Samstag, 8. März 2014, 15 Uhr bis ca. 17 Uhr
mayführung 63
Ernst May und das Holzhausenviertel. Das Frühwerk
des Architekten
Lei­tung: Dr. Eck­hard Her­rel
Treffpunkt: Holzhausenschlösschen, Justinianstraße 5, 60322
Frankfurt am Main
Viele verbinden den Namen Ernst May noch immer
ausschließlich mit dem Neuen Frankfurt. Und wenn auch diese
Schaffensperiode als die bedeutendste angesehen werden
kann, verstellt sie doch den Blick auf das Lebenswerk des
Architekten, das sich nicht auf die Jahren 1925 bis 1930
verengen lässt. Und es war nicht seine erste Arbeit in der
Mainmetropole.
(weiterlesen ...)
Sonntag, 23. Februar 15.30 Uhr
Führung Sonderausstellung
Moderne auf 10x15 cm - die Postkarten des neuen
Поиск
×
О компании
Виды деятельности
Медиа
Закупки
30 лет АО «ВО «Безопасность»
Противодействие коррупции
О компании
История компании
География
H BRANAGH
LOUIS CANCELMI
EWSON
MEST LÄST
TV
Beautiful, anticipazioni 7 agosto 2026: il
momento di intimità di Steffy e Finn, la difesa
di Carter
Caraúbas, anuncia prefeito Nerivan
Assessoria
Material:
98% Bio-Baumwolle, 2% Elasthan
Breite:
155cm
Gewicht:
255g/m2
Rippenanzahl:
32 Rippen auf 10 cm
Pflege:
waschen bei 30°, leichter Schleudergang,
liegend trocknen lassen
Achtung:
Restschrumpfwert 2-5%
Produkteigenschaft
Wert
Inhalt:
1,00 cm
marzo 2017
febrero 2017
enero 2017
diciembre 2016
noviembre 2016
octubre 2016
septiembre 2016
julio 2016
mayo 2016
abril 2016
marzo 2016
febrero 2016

◇ ◇ ◇ ◇

__Exercise__:
Pull out all the text from the items above, line by line, without changing a single word.

__Result below__:
Samstag, 8. März 2014, 15 Uhr bis ca. 17 Uhr
mayführung 63
Ernst May und das Holzhausenviertel. Das Frühwerk
des Architekten
Lei­tung: Dr. Eck­hard Her­rel
Treffpunkt: Holzhausenschlösschen, Justinianstraße 5, 60322
Frankfurt am Main
Viele verbinden den Namen Ernst May noch immer
ausschließlich mit dem Neuen Frankfurt. Und wenn auch diese
Schaffensperiode als die bedeutendste angesehen werden
kann, verstellt sie doch den Blick auf das Lebenswerk des
Architekten, das sich nicht auf die Jahren 1925 bis 1930
verengen lässt. Und es war nicht seine erste Arbeit in der
Mainmetropole.
(weiterlesen ...)
Sonntag, 23. Februar 15.30 Uhr
Führung Sonderausstellung
Moderne auf 10x15 cm - die Postkarten des neuen
Поиск
×
О компании
Виды деятельности
Медиа
Закупки
30 лет АО «ВО «Безопасность»
Противодействие коррупции
О компании
История компании
География
H BRANAGH
LOUIS CANCELMI
EWSON
MEST LÄST
TV
Beautiful, anticipazioni 7 agosto 2026: il
momento di intimità di Steffy e Finn, la difesa
di Carter
Caraúbas, anuncia prefeito Nerivan
Assessoria
Material:
98% Bio-Baumwolle, 2% Elasthan
Breite:
155cm
Gewicht:
255g/m2
Rippenanzahl:
32 Rippen auf 10 cm
Pflege:
waschen bei 30°, leichter Schleudergang,
liegend trocknen lassen
Achtung:
Restschrumpfwert 2-5%
Produkteigenschaft
Wert
Inhalt:
1,00 cm
marzo 2017
febrero 2017
enero 2017
diciembre 2016
noviembre 2016
octubre 2016
septiembre 2016
julio 2016
mayo 2016
abril 2016
marzo 2016
febrero 2016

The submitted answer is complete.